Exercise brief:
Reproduce as a JSON list of strings the lines starting at the one containing "How many degrees must" and ending with the one containing "Answer: approximately 90° to its left", one string per line and with blank lines omitted.

Records to use:
────────────────

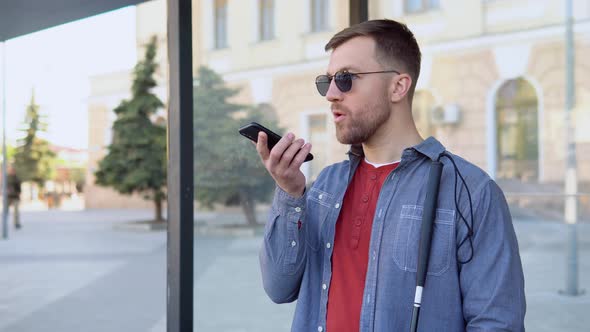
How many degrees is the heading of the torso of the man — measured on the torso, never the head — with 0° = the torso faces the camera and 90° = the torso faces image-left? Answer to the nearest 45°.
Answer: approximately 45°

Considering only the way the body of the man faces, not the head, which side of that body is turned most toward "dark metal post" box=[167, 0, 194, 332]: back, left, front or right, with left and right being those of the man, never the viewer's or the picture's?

────────────────

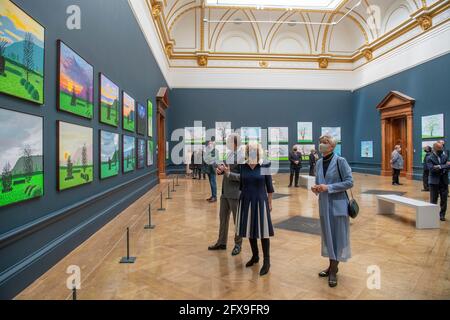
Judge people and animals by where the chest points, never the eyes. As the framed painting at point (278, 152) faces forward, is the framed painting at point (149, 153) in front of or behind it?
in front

────────────────

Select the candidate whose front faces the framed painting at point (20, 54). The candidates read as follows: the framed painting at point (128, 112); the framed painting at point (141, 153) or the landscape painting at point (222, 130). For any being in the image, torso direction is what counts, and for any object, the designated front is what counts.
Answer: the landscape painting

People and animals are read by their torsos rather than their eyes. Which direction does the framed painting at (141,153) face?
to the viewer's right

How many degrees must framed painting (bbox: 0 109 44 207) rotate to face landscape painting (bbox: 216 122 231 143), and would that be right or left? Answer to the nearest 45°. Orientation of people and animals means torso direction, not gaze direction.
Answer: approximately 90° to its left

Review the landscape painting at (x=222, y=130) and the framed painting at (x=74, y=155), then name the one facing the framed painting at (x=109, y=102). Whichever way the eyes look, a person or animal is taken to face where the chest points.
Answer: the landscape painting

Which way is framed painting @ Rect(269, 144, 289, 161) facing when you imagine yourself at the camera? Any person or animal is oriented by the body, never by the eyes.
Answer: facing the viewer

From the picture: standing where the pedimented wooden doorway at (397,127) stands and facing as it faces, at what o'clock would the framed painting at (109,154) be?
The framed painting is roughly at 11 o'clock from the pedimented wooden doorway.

────────────────

Output of the task:
[
  "How many degrees must framed painting (bbox: 0 109 44 207) rotate to face landscape painting (bbox: 216 122 231 143), and would that be right or left? Answer to the nearest 45°. Orientation of people and animals means torso direction, not gaze direction.",
  "Answer: approximately 90° to its left"
]